Weddings

How to Feed Your Picky Wedding Guests

The secret to pleasing the dietarily demanding at your wedding.

Illustration by Britt Spencer.

The groom is a foodie who wants the menu to be locally sourced. The mother of the bride has gone vegetarian. And her mother insists that it isn’t a wedding without those little pastry-wrapped hot dogs.

It’s enough to give a bride heartburn.

Thankfully, there are solutions to most reception dining dilemmas. If the groom wants field-grown tomatoes in January, he’ll have to go pretty far afield. But there are enough chicken raisers, cheese makers, vintners, and other purveyors close to Washington to give your reception a home-grown ambience. Your caterer can help you devise a farm-to-table menu, and even serve it family style.

The vegetarian mother? She isn’t an obstacle. Special-menu requests are on the increase—low-fat, gluten-free, vegan— and customizing your menu may be as easy as changing the ingredients of a sauce or offering a wild-rice pilaf instead of a potato gratin.

As for Grandma and any other family member with a very specific request—my son-in-law staked his claim to steak—that’s why God invented hors d’oeuvres. Cocktail hour is also the place to indulge the couple’s passion for food that run-of-the-mill palates might eschew. Bring on the eel sushi—as long as it’s one of several choices.

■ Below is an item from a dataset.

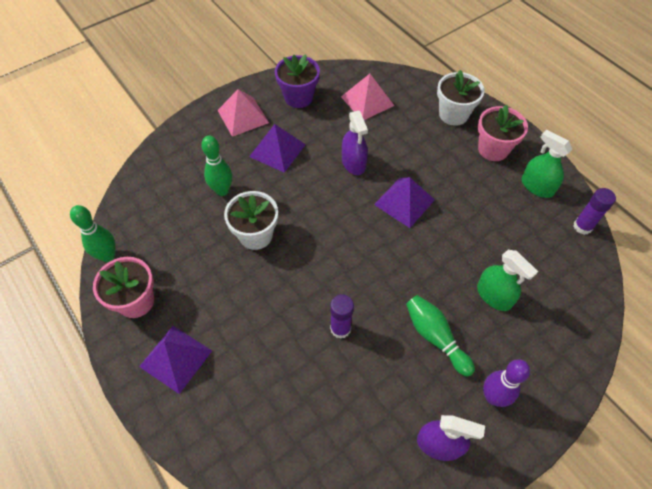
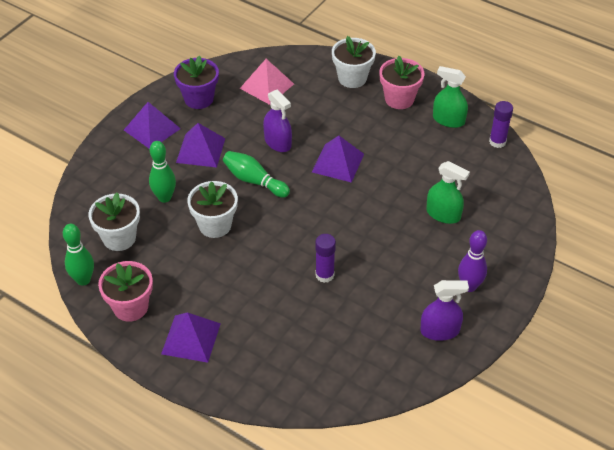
camera: 20 degrees left, 10 degrees down
(161, 221) = (119, 238): none -> white flower pot
(243, 116) = (152, 129): pink pyramid -> purple pyramid
(435, 337) = (407, 258): green bowling pin -> green bowling pin (254, 181)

Many brides ask their guests to mention special dietary restrictions in their RSVP, and some invitees on a restrictive diet will tell you even if you don’t ask. Your unflinching caterer should be able and willing to make accommodations. She also will know not to hide the nuts or bury the shrimp in any dish she prepares—there’s nothing like a case of anaphylactic shock to ruin a good reception.

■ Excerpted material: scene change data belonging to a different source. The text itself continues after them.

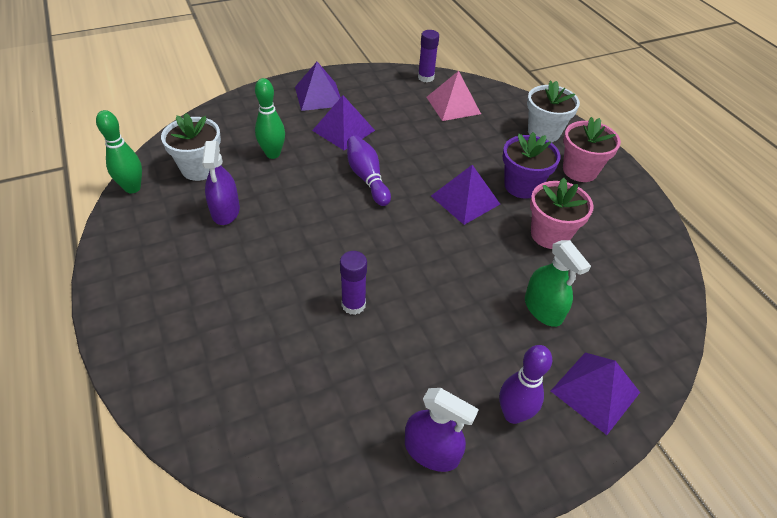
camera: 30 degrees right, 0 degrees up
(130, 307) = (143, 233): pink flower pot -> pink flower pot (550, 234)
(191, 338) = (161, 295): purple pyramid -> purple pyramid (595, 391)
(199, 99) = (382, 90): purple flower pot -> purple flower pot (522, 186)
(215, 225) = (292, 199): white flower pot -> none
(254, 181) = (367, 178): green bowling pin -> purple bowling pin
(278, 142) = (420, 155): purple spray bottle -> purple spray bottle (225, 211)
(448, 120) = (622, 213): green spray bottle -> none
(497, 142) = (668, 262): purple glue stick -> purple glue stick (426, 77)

And the guest who shows up and makes on-the-spot demands? You can’t expect the kitchen to instantly produce a kosher meal, but there should still be something on the menu that can fill in. If all else fails, the troublesome one can eat the garnish.

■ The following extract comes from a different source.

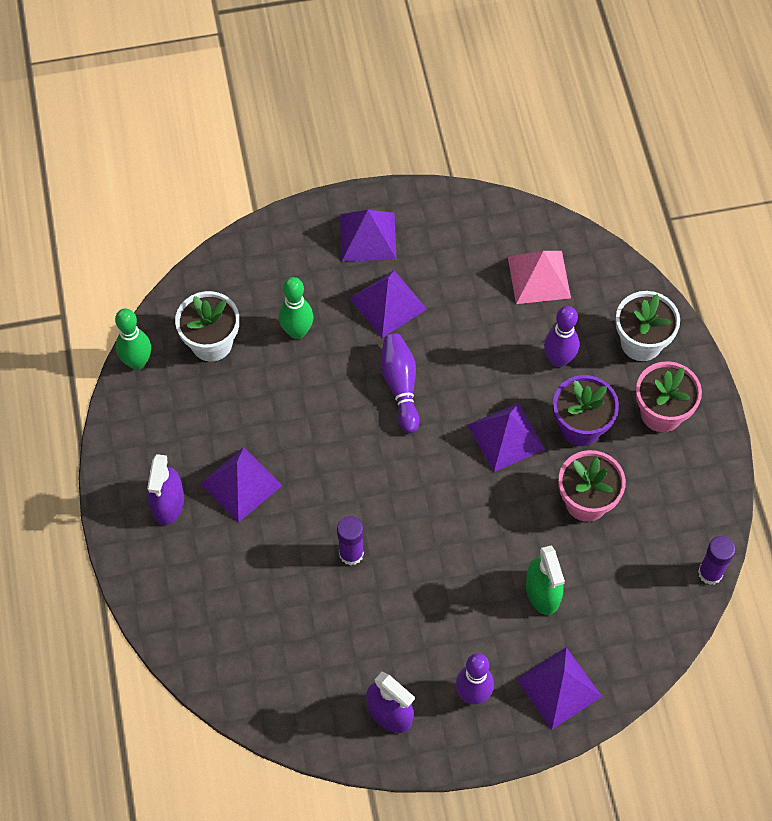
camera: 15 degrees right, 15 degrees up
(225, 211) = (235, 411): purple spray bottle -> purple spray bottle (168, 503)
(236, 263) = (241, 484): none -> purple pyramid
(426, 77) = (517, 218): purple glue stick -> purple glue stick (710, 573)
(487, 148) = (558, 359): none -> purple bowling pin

One question wedding couples should ask, but rarely do: How much food do we need to serve? Menus can be unnecessary budget-busters, so keeping an eye on the length of the guest list and on portion size is a smart move.

You do need to offer enough food with cocktails so that guests don’t stagger drunkenly into the reception, and after all those canapés, you may not need to provide an appetizer. And assuming your wedding cake tastes as good as it looks, an additional dessert isn’t required. All the recent hoopla over dessert bars and candy corners—even cupcake food trucks—doesn’t mean guests are expecting anything beyond the traditional tiers.

A bride and groom should go above and beyond in accommodating their guests, but there is a limit when it comes to pleasing unreasonable people. One couple stated specifically on their wedding invitation that the affair was adults-only. A wedding guest brought her children anyway, and then complained about the lack of kid-friendly food at the reception. My advice for that astonished bride: Suggest that the mother and her offspring head to the nearest fast-food establishment with all deliberate speed.

And ignore the counsel of a certain French queen: Don’t let them eat the cake.